Sunday, January 30, 2011

The Unity of "Howl"

The second and third parts of Allen Ginsberg's "Howl" serve to further the themes in the initial part through the use of metaphor. In the second part, the nameless aggressor against whom the "best minds of my generation" (9) are fighting is given a name and an identity. Molech is the aggressor, the embodiment of "absolute reality" (16), of war and law and industry. Ginsberg says of this entity: "Molech who frightened me out of my natural ecstasy!" (22). The civilized world is Molech, and it is against the constraints and the repurcussions of Molech that the people in the first part are fighting against. They cannot fight as against a person, for Molech is not a person, but rather something far more encompassing than that. So they fight within the mind, they fight for dominance over their own, individual mental processes, through the use of drugs and sex and travel. Essentially, Molech is the lie of reality that blinds everyone to the truth of spirituality. The difficulty lies in subverting Molech, and in the end both the first and second parts of the peom, we can understand that Molech can be avoided by death (whether physically or mentally) or by the agonizing creation of something true from within.
The third part narrows the focus, and metamorphoses Molech into Rockland, the mental institution. Rockland also stands as a metaphor for, literally, "the institution", that is civilization. Yet, under the tyranny of Rockland, Ginsberg asserts that the inhabitants are not facing the fight alone, and yet they are still highly individualized. Under Molech, each person has to fight alone, and under the nameless forces in the first part, the individual is lost, becoming instead a collective force. So the poem moves from unity to individual to unified individuals. Ginsberg repeats "I'm with you in Rockland" (24), speaking to Carl Soloman, as a way of saying that though Soloman is literally alone, he is not spiritually alone.

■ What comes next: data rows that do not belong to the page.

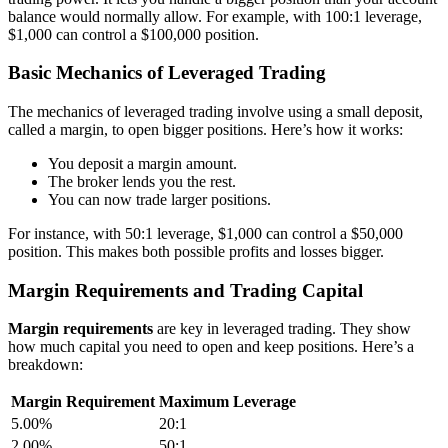
balance would normally allow. For example, with 100:1 leverage,
$1,000 can control a $100,000 position.
Basic Mechanics of Leveraged Trading
The mechanics of leveraged trading involve using a small deposit,
called a margin, to open bigger positions. Here’s how it works:
You deposit a margin amount.
The broker lends you the rest.
You can now trade larger positions.
For instance, with 50:1 leverage, $1,000 can control a $50,000
position. This makes both possible profits and losses bigger.
Margin Requirements and Trading Capital
Margin requirements
are key in leveraged trading. They show
how much capital you need to open and keep positions. Here’s a
breakdown:
Margin Requirement
Maximum Leverage
5.00%
20:1
2.00%
50:1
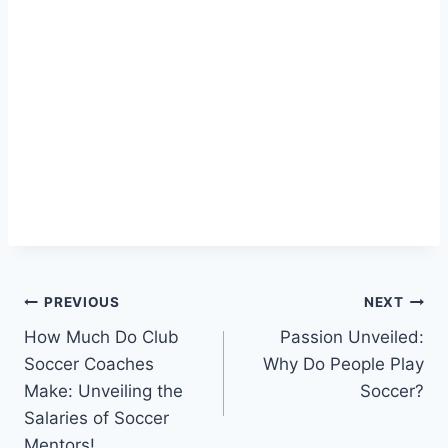
Post
PREVIOUS
NEXT
How Much Do Club
Passion Unveiled:
navigation
Soccer Coaches
Why Do People Play
Make: Unveiling the
Soccer?
Salaries of Soccer
Mentors!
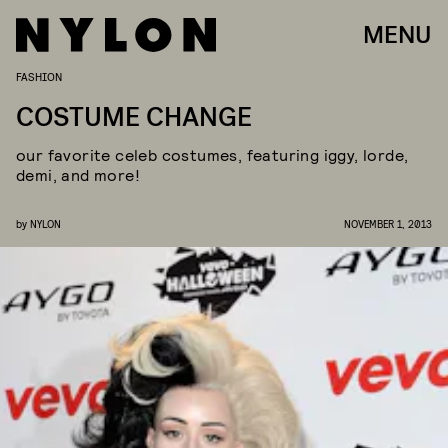
MENU
FASHION
COSTUME CHANGE
our favorite celeb costumes, featuring iggy, lorde,
demi, and more!
by
NYLON
NOVEMBER 1, 2013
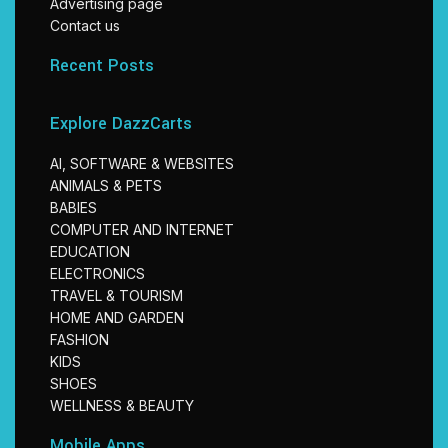
Advertising page
Contact us
Recent Posts
Explore DazzCarts
AI, SOFTWARE & WEBSITES
ANIMALS & PETS
BABIES
COMPUTER AND INTERNET
EDUCATION
ELECTRONICS
TRAVEL & TOURISM
HOME AND GARDEN
FASHION
KIDS
SHOES
WELLNESS & BEAUTY
Mobile Apps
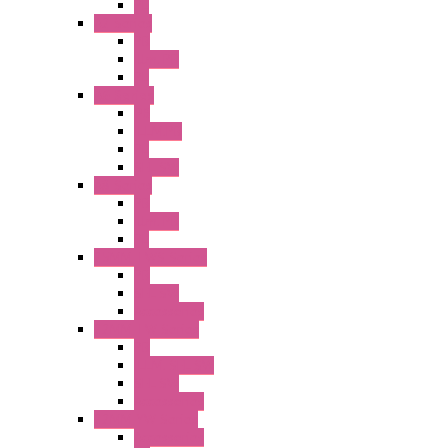
PL
A2 Series
PB
Illm. PB
PL
A6 Series
PB
ILLM.PB
PL
SEL SW
A8 Series
PB
Illm. PB
PL
25MM TWS Series
PB
SEL SW
Accessories
22MM TW Series
PB
ILLM. SEL SW
SEL SW
Accessories
22MM YW Series
Accessories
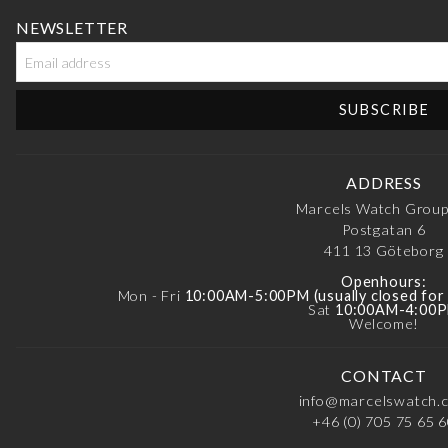
NEWSLETTER
ADDRESS
Marcels Watch Grou
Postgatan 6
411 13
Göteborg
Openhours:
Mon - Fri
10:00AM-5:00PM (usually closed fo
Sat
10:00AM-4:00
Welcome!
CONTACT
info@marcelswatch.
+46 (0) 705 75 65 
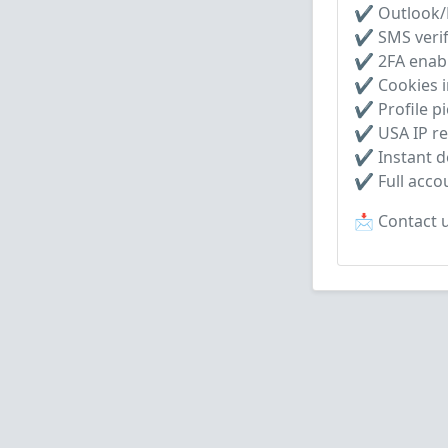
✔ Outlook/H
✔ SMS verif
✔ 2FA enab
✔ Cookies i
✔ Profile pi
✔ USA IP re
✔ Instant de
✔ Full acco
📩 Contact u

One of the images from the first part is repeated here, in the third part: the pingpong game. In the first part, the unified fighters "in humorless protest overturned only one symbolic pingpong table" (18). The game of pingpong stands for the fight against reality and law, while the pingpong table is the field upon which the fight rages, the mind. The fighters understand that overturning the physical table is only symbolic, and thus are not overly concerned with pingpong. In Rockland, however, "you scream in a straightjacket that you're losing the game of the actual pingpong of the abyss" (25). No longer are the indivdual fighters able to nonchalantly overturn pingpong tables and then ignore them. Now the game is real, and has become a battle to the death on the battlefield of the mind, a battle like that against Molech, a battle where losing means being dragged into the abyss of either death or life under the oppressive reality.